─── Data for this task

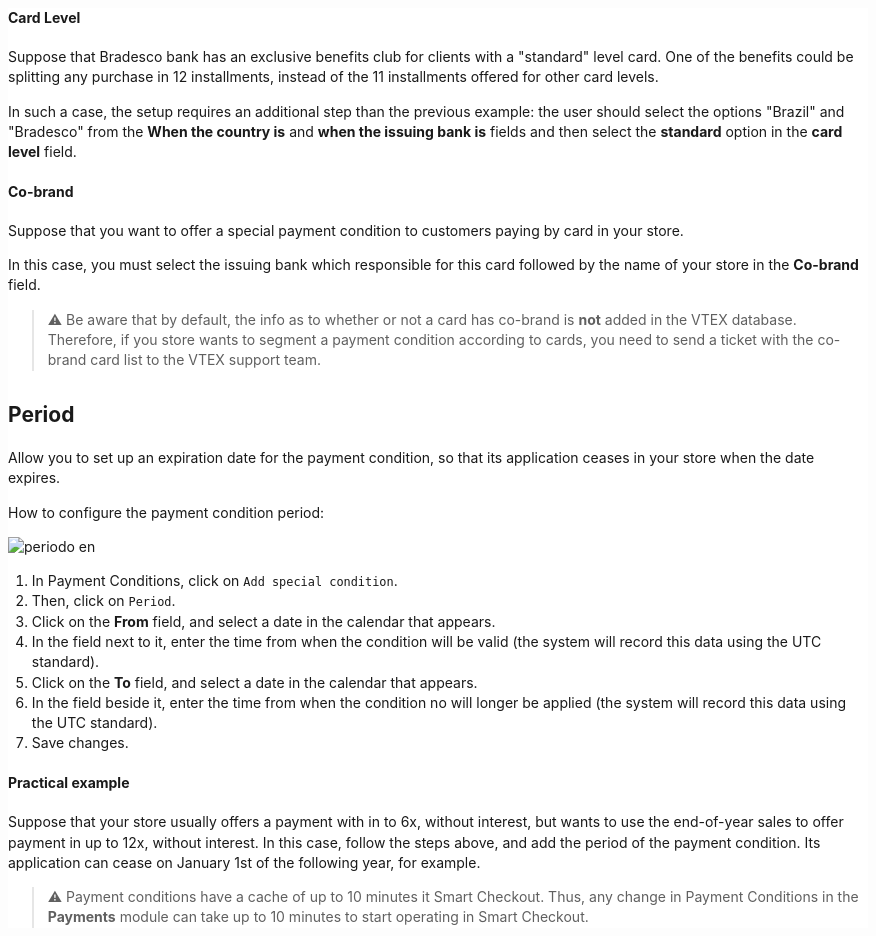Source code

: #### Card Level

Suppose that Bradesco bank has an exclusive benefits club for clients with a "standard" level card. One of the benefits could be splitting any purchase in 12 installments, instead of the 11 installments offered for other card levels. 

In such a case, the setup requires an additional step than the previous example: the user should select the options "Brazil" and "Bradesco" from the __When the country is__ and __when the issuing bank is__ fields and then select the __standard__ option in the __card level__ field.

#### Co-brand

Suppose that you want to offer a special payment condition to customers paying by card in your store.

In this case, you must select the issuing bank which responsible for this card followed by the name of your store in the __Co-brand__ field.

> ⚠️ Be aware that by default, the info as to whether or not a card has co-brand is **not** added in the VTEX database. Therefore, if you store wants to segment a payment condition according to cards, you need to send a ticket with the co-brand card list to the VTEX support team.

## Period

Allow you to set up an expiration date for the payment condition, so that its application ceases in your store when the date expires.

How to configure the payment condition period:

![periodo en](//images.ctfassets.net/alneenqid6w5/1SHkE4MhWYke8YAuiu0gii/cebe25c6535946b788e28bd24afa3c18/period.png)

1. In Payment Conditions, click on `Add special condition`.
2. Then, click on `Period`.
3. Click on the __From__ field, and select a date in the calendar that appears.
4. In the field next to it, enter the time from when the condition will be valid (the system will record this data using the UTC standard).
5. Click on the __To__ field, and select a date in the calendar that appears.
6. In the field beside it, enter the time from when the condition no will longer be applied (the system will record this data using the UTC standard).
7. Save changes.

#### Practical example

Suppose that your store usually offers a payment with in to 6x, without interest, but wants to use the end-of-year sales to offer payment in up to 12x, without interest. In this case, follow the steps above, and add the period of the payment condition. Its application can cease on January 1st of the following year, for example.

> ⚠️ Payment conditions have a cache of up to 10 minutes it Smart Checkout. Thus, any change in Payment Conditions in the **Payments** module can take up to 10 minutes to start operating in Smart Checkout.
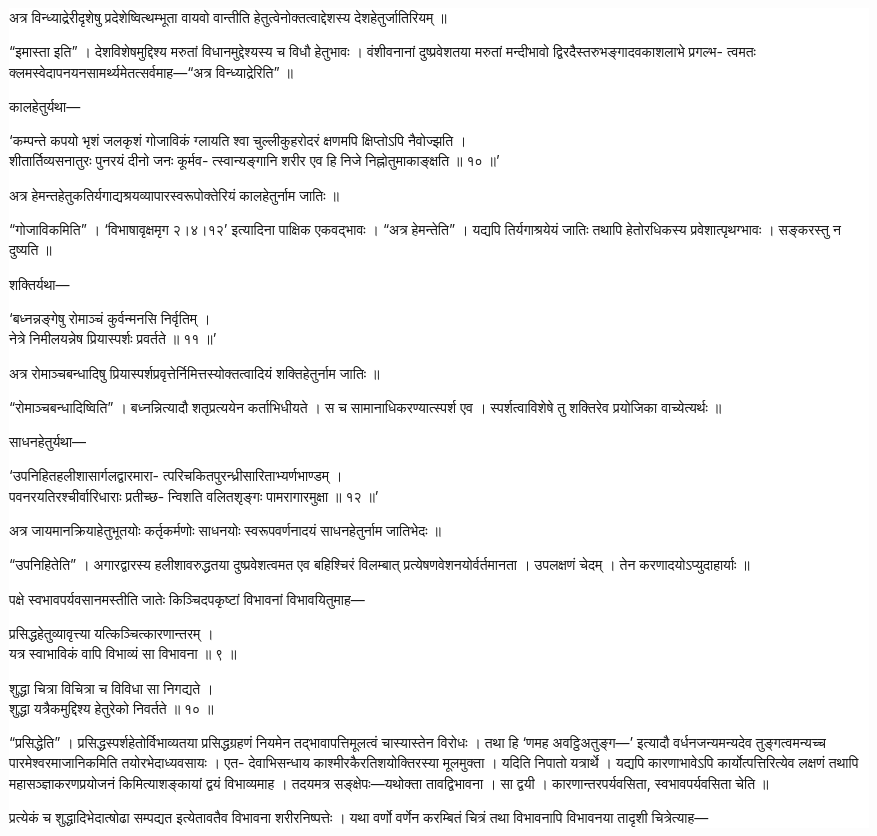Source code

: 
अत्र विन्ध्याद्रेरीदृशेषु प्रदेशेष्वित्थम्भूता वायवो वान्तीति हेतुत्वेनोक्तत्वाद्देशस्य देशहेतुर्जातिरियम् ॥

“इमास्ता इति” । देशविशेषमुद्दिश्य मरुतां विधानमुद्देश्यस्य च विधौ हेतुभावः । वंशीवनानां दुष्प्रवेशतया मरुतां मन्दीभावो द्विरदैस्तरुभङ्गादवकाशलाभे प्रगल्भ- त्वमतः क्लमस्वेदापनयनसामर्थ्यमेतत्सर्वमाह—“अत्र विन्ध्याद्रेरिति” ॥

कालहेतुर्यथा—

‘कम्पन्ते कपयो भृशं जलकृशं गोजाविकं ग्लायति श्वा चुल्लीकुहरोदरं क्षणमपि क्षिप्तोऽपि नैवोज्झति ।  
शीतार्तिव्यसनातुरः पुनरयं दीनो जनः कूर्मव- त्स्वान्यङ्गानि शरीर एव हि निजे निह्नोतुमाकाङ्क्षति ॥ १० ॥’  


अत्र हेमन्तहेतुकतिर्यगाद्यश्रयव्यापारस्वरूपोक्तेरियं कालहेतुर्नाम जातिः ॥

“गोजाविकमिति” । ‘विभाषावृक्षमृग २।४।१२’ इत्यादिना पाक्षिक एकवद्भावः । “अत्र हेमन्तेति” । यद्यपि तिर्यगाश्रयेयं जातिः तथापि हेतोरधिकस्य प्रवेशात्पृथग्भावः । सङ्करस्तु न दुष्यति ॥

शक्तिर्यथा—

‘बध्नन्नङ्गेषु रोमाञ्चं कुर्वन्मनसि निर्वृतिम् ।  
नेत्रे निमीलयन्नेष प्रियास्पर्शः प्रवर्तते ॥ ११ ॥’  


अत्र रोमाञ्चबन्धादिषु प्रियास्पर्शप्रवृत्तेर्निमित्तस्योक्तत्वादियं शक्तिहेतुर्नाम जातिः ॥

“रोमाञ्चबन्धादिष्विति” । बध्नन्नित्यादौ शतृप्रत्ययेन कर्ताभिधीयते । स च सामानाधिकरण्यात्स्पर्श एव । स्पर्शत्वाविशेषे तु शक्तिरेव प्रयोजिका वाच्येत्यर्थः ॥

साधनहेतुर्यथा—

‘उपनिहितहलीशासार्गलद्वारमारा- त्परिचकितपुरन्ध्रीसारिताभ्यर्णभाण्डम् ।  
पवनरयतिरश्चीर्वारिधाराः प्रतीच्छ- न्विशति वलितशृङ्गः पामरागारमुक्षा ॥ १२ ॥’  


अत्र जायमानक्रियाहेतुभूतयोः कर्तृकर्मणोः साधनयोः स्वरूपवर्णनादयं साधनहेतुर्नाम जातिभेदः ॥

“उपनिहितेति” । अगारद्वारस्य हलीशावरुद्धतया दुष्प्रवेशत्वमत एव बहिश्चिरं विलम्बात् प्रत्येषणवेशनयोर्वर्तमानता । उपलक्षणं चेदम् । तेन करणादयोऽप्युदाहार्याः ॥

पक्षे स्वभावपर्यवसानमस्तीति जातेः किञ्चिदपकृष्टां विभावनां विभावयितुमाह—

प्रसिद्धहेतुव्यावृत्त्या यत्किञ्चित्कारणान्तरम् ।  
यत्र स्वाभाविकं वापि विभाव्यं सा विभावना ॥ ९ ॥  


शुद्धा चित्रा विचित्रा च विविधा सा निगद्यते ।  
शुद्धा यत्रैकमुद्दिश्य हेतुरेको निवर्तते ॥ १० ॥  


“प्रसिद्धेति” । प्रसिद्धस्पर्शहेतोर्विभाव्यतया प्रसिद्धग्रहणं नियमेन तद्भावापत्तिमूलत्वं चास्यास्तेन विरोधः । तथा हि ‘णमह अवट्ठिअतुङ्ग—’ इत्यादौ वर्धनजन्यमन्यदेव तुङ्गत्वमन्यच्च पारमेश्वरमाजानिकमिति तयोरभेदाध्यवसायः । एत- देवाभिसन्धाय काश्मीरकैरतिशयोक्तिरस्या मूलमुक्ता । यदिति निपातो यत्रार्थे । यद्यपि कारणाभावेऽपि कार्योत्पत्तिरित्येव लक्षणं तथापि महासञ्ज्ञाकरणप्रयोजनं किमित्याशङ्कायां द्वयं विभाव्यमाह । तदयमत्र सङ्क्षेपः—यथोक्ता तावद्विभावना । सा द्वयी । कारणान्तरपर्यवसिता, स्वभावपर्यवसिता चेति ॥

प्रत्येकं च शुद्धादिभेदात्षोढा सम्पद्यत इत्येतावतैव विभावना शरीरनिष्पत्तेः । यथा वर्णो वर्णेन करम्बितं चित्रं तथा विभावनापि विभावनया तादृशी चित्रेत्याह—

──────

Copy out all of the material above word for word, leaving the pictures out of your answer.

Result for this exercise →
Source code

: #### Card Level

Suppose that Bradesco bank has an exclusive benefits club for clients with a "standard" level card. One of the benefits could be splitting any purchase in 12 installments, instead of the 11 installments offered for other card levels. 

In such a case, the setup requires an additional step than the previous example: the user should select the options "Brazil" and "Bradesco" from the __When the country is__ and __when the issuing bank is__ fields and then select the __standard__ option in the __card level__ field.

#### Co-brand

Suppose that you want to offer a special payment condition to customers paying by card in your store.

In this case, you must select the issuing bank which responsible for this card followed by the name of your store in the __Co-brand__ field.

> ⚠️ Be aware that by default, the info as to whether or not a card has co-brand is **not** added in the VTEX database. Therefore, if you store wants to segment a payment condition according to cards, you need to send a ticket with the co-brand card list to the VTEX support team.

## Period

Allow you to set up an expiration date for the payment condition, so that its application ceases in your store when the date expires.

How to configure the payment condition period:

![periodo en](//images.ctfassets.net/alneenqid6w5/1SHkE4MhWYke8YAuiu0gii/cebe25c6535946b788e28bd24afa3c18/period.png)

1. In Payment Conditions, click on `Add special condition`.
2. Then, click on `Period`.
3. Click on the __From__ field, and select a date in the calendar that appears.
4. In the field next to it, enter the time from when the condition will be valid (the system will record this data using the UTC standard).
5. Click on the __To__ field, and select a date in the calendar that appears.
6. In the field beside it, enter the time from when the condition no will longer be applied (the system will record this data using the UTC standard).
7. Save changes.

#### Practical example

Suppose that your store usually offers a payment with in to 6x, without interest, but wants to use the end-of-year sales to offer payment in up to 12x, without interest. In this case, follow the steps above, and add the period of the payment condition. Its application can cease on January 1st of the following year, for example.

> ⚠️ Payment conditions have a cache of up to 10 minutes it Smart Checkout. Thus, any change in Payment Conditions in the **Payments** module can take up to 10 minutes to start operating in Smart Checkout.
Source code

: 
अत्र विन्ध्याद्रेरीदृशेषु प्रदेशेष्वित्थम्भूता वायवो वान्तीति हेतुत्वेनोक्तत्वाद्देशस्य देशहेतुर्जातिरियम् ॥

“इमास्ता इति” । देशविशेषमुद्दिश्य मरुतां विधानमुद्देश्यस्य च विधौ हेतुभावः । वंशीवनानां दुष्प्रवेशतया मरुतां मन्दीभावो द्विरदैस्तरुभङ्गादवकाशलाभे प्रगल्भ- त्वमतः क्लमस्वेदापनयनसामर्थ्यमेतत्सर्वमाह—“अत्र विन्ध्याद्रेरिति” ॥

कालहेतुर्यथा—

‘कम्पन्ते कपयो भृशं जलकृशं गोजाविकं ग्लायति श्वा चुल्लीकुहरोदरं क्षणमपि क्षिप्तोऽपि नैवोज्झति ।  
शीतार्तिव्यसनातुरः पुनरयं दीनो जनः कूर्मव- त्स्वान्यङ्गानि शरीर एव हि निजे निह्नोतुमाकाङ्क्षति ॥ १० ॥’  


अत्र हेमन्तहेतुकतिर्यगाद्यश्रयव्यापारस्वरूपोक्तेरियं कालहेतुर्नाम जातिः ॥

“गोजाविकमिति” । ‘विभाषावृक्षमृग २।४।१२’ इत्यादिना पाक्षिक एकवद्भावः । “अत्र हेमन्तेति” । यद्यपि तिर्यगाश्रयेयं जातिः तथापि हेतोरधिकस्य प्रवेशात्पृथग्भावः । सङ्करस्तु न दुष्यति ॥

शक्तिर्यथा—

‘बध्नन्नङ्गेषु रोमाञ्चं कुर्वन्मनसि निर्वृतिम् ।  
नेत्रे निमीलयन्नेष प्रियास्पर्शः प्रवर्तते ॥ ११ ॥’  


अत्र रोमाञ्चबन्धादिषु प्रियास्पर्शप्रवृत्तेर्निमित्तस्योक्तत्वादियं शक्तिहेतुर्नाम जातिः ॥

“रोमाञ्चबन्धादिष्विति” । बध्नन्नित्यादौ शतृप्रत्ययेन कर्ताभिधीयते । स च सामानाधिकरण्यात्स्पर्श एव । स्पर्शत्वाविशेषे तु शक्तिरेव प्रयोजिका वाच्येत्यर्थः ॥

साधनहेतुर्यथा—

‘उपनिहितहलीशासार्गलद्वारमारा- त्परिचकितपुरन्ध्रीसारिताभ्यर्णभाण्डम् ।  
पवनरयतिरश्चीर्वारिधाराः प्रतीच्छ- न्विशति वलितशृङ्गः पामरागारमुक्षा ॥ १२ ॥’  


अत्र जायमानक्रियाहेतुभूतयोः कर्तृकर्मणोः साधनयोः स्वरूपवर्णनादयं साधनहेतुर्नाम जातिभेदः ॥

“उपनिहितेति” । अगारद्वारस्य हलीशावरुद्धतया दुष्प्रवेशत्वमत एव बहिश्चिरं विलम्बात् प्रत्येषणवेशनयोर्वर्तमानता । उपलक्षणं चेदम् । तेन करणादयोऽप्युदाहार्याः ॥

पक्षे स्वभावपर्यवसानमस्तीति जातेः किञ्चिदपकृष्टां विभावनां विभावयितुमाह—

प्रसिद्धहेतुव्यावृत्त्या यत्किञ्चित्कारणान्तरम् ।  
यत्र स्वाभाविकं वापि विभाव्यं सा विभावना ॥ ९ ॥  


शुद्धा चित्रा विचित्रा च विविधा सा निगद्यते ।  
शुद्धा यत्रैकमुद्दिश्य हेतुरेको निवर्तते ॥ १० ॥  


“प्रसिद्धेति” । प्रसिद्धस्पर्शहेतोर्विभाव्यतया प्रसिद्धग्रहणं नियमेन तद्भावापत्तिमूलत्वं चास्यास्तेन विरोधः । तथा हि ‘णमह अवट्ठिअतुङ्ग—’ इत्यादौ वर्धनजन्यमन्यदेव तुङ्गत्वमन्यच्च पारमेश्वरमाजानिकमिति तयोरभेदाध्यवसायः । एत- देवाभिसन्धाय काश्मीरकैरतिशयोक्तिरस्या मूलमुक्ता । यदिति निपातो यत्रार्थे । यद्यपि कारणाभावेऽपि कार्योत्पत्तिरित्येव लक्षणं तथापि महासञ्ज्ञाकरणप्रयोजनं किमित्याशङ्कायां द्वयं विभाव्यमाह । तदयमत्र सङ्क्षेपः—यथोक्ता तावद्विभावना । सा द्वयी । कारणान्तरपर्यवसिता, स्वभावपर्यवसिता चेति ॥

प्रत्येकं च शुद्धादिभेदात्षोढा सम्पद्यत इत्येतावतैव विभावना शरीरनिष्पत्तेः । यथा वर्णो वर्णेन करम्बितं चित्रं तथा विभावनापि विभावनया तादृशी चित्रेत्याह—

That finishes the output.